İÇERİK PAZARLAMASI

İçerik Pazarlaması (Content Marketing) Planı Nasıl Yapılır?

20/10/2020
               

Online eğitimlerimizi sıklaştırdığımız bu dönemde, sizlerden gelen talepler doğrultusunda webinar içeriklerimizi ve takvimimizi oluşturarak her hafta farklı bir konuya değiniyoruz.

Yine sizlerden gelen talep üzerine, webinarlarımızdaki içerikleri aynı zamanda okumak isteyenler için, tüm webinarları ve online eğitimlerimizi blog yazılarına çevirdik. 

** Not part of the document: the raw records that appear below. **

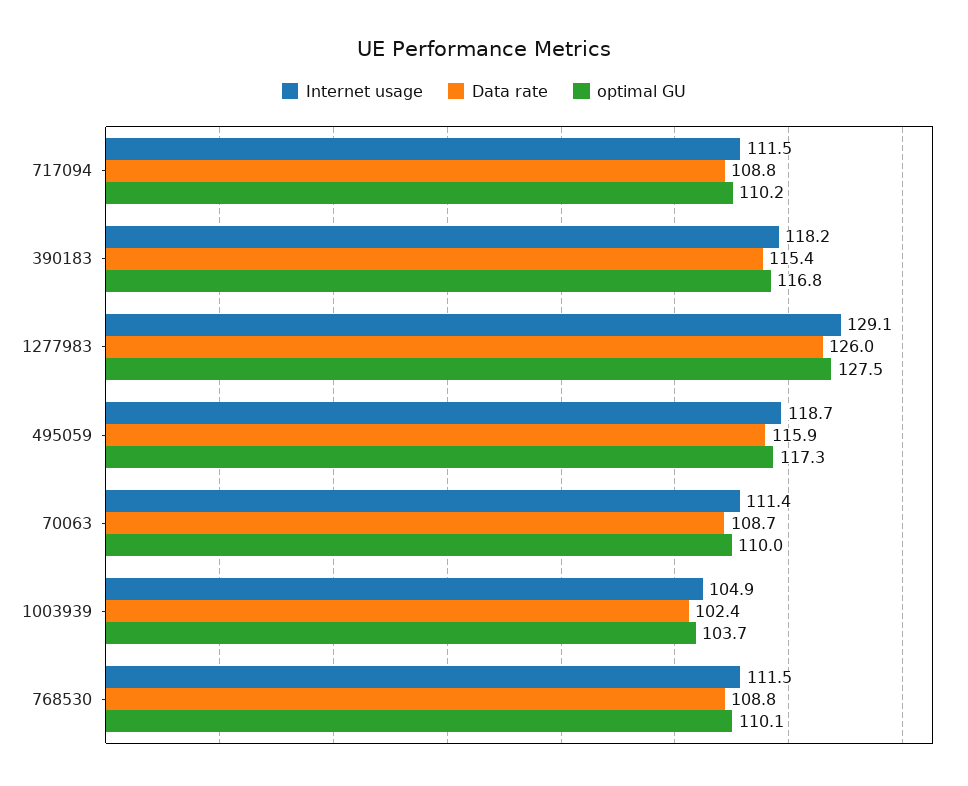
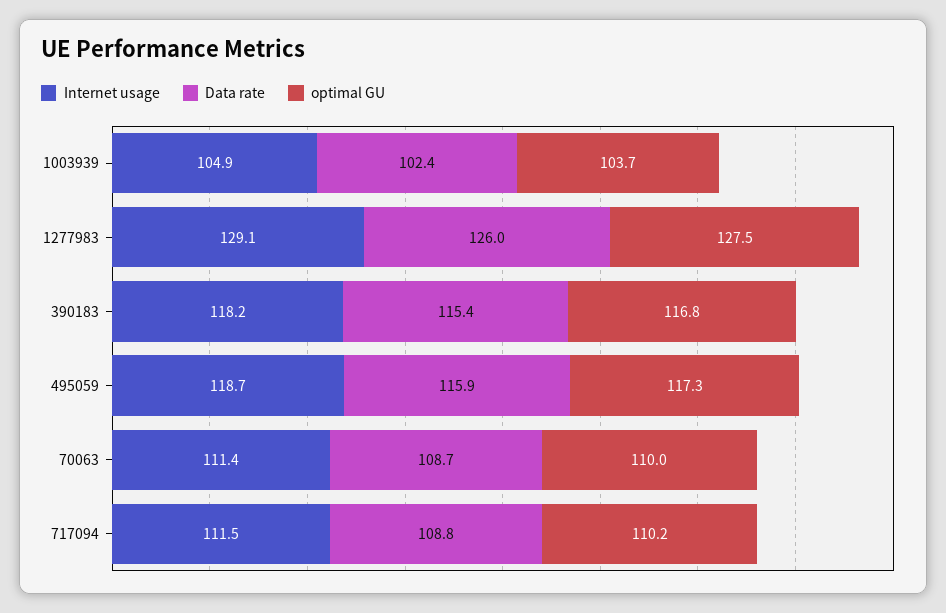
  {
    "Internet usage": {
      "717094": 111.5,
      "390183": 118.2,
      "1277983": 129.1,
      "495059": 118.7,
      "70063": 111.4,
-     "1003939": 104.9,
+     "1003939": 104.9
-     "768530": 111.5
    },
    "Data rate": {
      "717094": 108.8,
      "390183": 115.4,
      "1277983": 126,
      "495059": 115.9,
      "70063": 108.7,
-     "1003939": 102.4,
+     "1003939": 102.4
-     "768530": 108.8
    },
    "optimal GU": {
      "717094": 110.2,
      "390183": 116.8,
      "1277983": 127.5,
      "495059": 117.3,
      "70063": 110,
-     "1003939": 103.7,
+     "1003939": 103.7
-     "768530": 110.1
    }
  }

Bu blog yazımızda, İçerik Pazarlaması Direktörümüz Asena Atilla Saunders ve İçerik Pazarlama Müdürümüz Burçin Genç, kurucumuz Eren Koçyiğit’in “başarılı bir İçerik Pazarlama Stratejisi oluşturma ve yönetme” hakkındaki sorularını yanıtlıyor. Keyifli okumalar!

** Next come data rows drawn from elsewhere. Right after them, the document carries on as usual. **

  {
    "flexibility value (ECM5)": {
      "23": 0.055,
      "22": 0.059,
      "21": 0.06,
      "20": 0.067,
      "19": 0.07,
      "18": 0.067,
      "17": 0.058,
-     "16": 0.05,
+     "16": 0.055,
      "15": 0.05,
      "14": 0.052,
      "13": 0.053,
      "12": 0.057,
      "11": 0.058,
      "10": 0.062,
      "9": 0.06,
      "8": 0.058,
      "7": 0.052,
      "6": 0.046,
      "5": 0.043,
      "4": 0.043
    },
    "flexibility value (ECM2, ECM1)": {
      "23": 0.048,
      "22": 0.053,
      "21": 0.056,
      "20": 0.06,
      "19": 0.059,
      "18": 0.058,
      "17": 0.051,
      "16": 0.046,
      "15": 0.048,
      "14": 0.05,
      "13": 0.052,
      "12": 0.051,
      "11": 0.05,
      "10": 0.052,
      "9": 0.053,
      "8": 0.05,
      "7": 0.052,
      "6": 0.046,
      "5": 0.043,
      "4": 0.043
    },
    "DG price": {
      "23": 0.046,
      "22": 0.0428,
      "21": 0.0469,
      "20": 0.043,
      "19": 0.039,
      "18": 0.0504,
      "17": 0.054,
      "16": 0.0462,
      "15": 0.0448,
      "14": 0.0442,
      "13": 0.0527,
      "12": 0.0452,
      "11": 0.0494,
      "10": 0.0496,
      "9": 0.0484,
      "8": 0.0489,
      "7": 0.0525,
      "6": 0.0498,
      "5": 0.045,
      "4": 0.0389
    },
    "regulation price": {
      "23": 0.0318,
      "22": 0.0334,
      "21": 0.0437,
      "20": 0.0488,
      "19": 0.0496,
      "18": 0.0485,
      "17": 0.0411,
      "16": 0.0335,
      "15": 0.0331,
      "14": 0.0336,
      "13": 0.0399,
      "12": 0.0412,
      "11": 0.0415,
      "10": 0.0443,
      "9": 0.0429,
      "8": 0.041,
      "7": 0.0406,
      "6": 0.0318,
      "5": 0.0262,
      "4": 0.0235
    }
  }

NBT Webinarı: Büyüme Odaklı Pazarlama’da Aylık İçerik Pazarlaması Planı Nasıl Yapılır?

Her webinarımızın başında olduğu gibi Eren, Büyüme Odaklı Pazarlama’nın (growth marketing) yapısı hakkında kısa bir bilgi vererek İçerik Pazarlaması’nın her süreci nasıl kapsadığı hakkında konuştu.

Ve ardından, online öğrenme platformumuz olan Growth Marketing Hub görselleri üzerinden içerik pazarlaması taktiklerini oluşturmadan önce markayı/çözümü veya ürünü tanımlamanın önemini açıkladı.

Webinarın geri kalan kısmını aşağıdan okuyabilirsiniz:

EREN: İçerik planlaması yaparken marka-ürün seçiminin ardından neden persona seçimi yapılması gerekiyor? Burda farklı personalar için içerik üretirken ve persona özelliklerine göre içerik oluştururken nelere dikkat ediyorsunuz? 

ASENA: 

İdeal müşterilerinizin varsayımsal ve genel temsili olan personaları baştan tanımlamak, gelecekteki pazarlama faaliyetleriniz için oldukça önemli. İçerikleri farklı personalara göre oluşturuyoruz çünkü her personanın amacı ve karşılaştığı zorluklar farklılık gösteriyor. Bu sebeple birebir aynı ürünü iki farklı persona için tamamen farklı bir içerikle anlatmak gerekebiliyor.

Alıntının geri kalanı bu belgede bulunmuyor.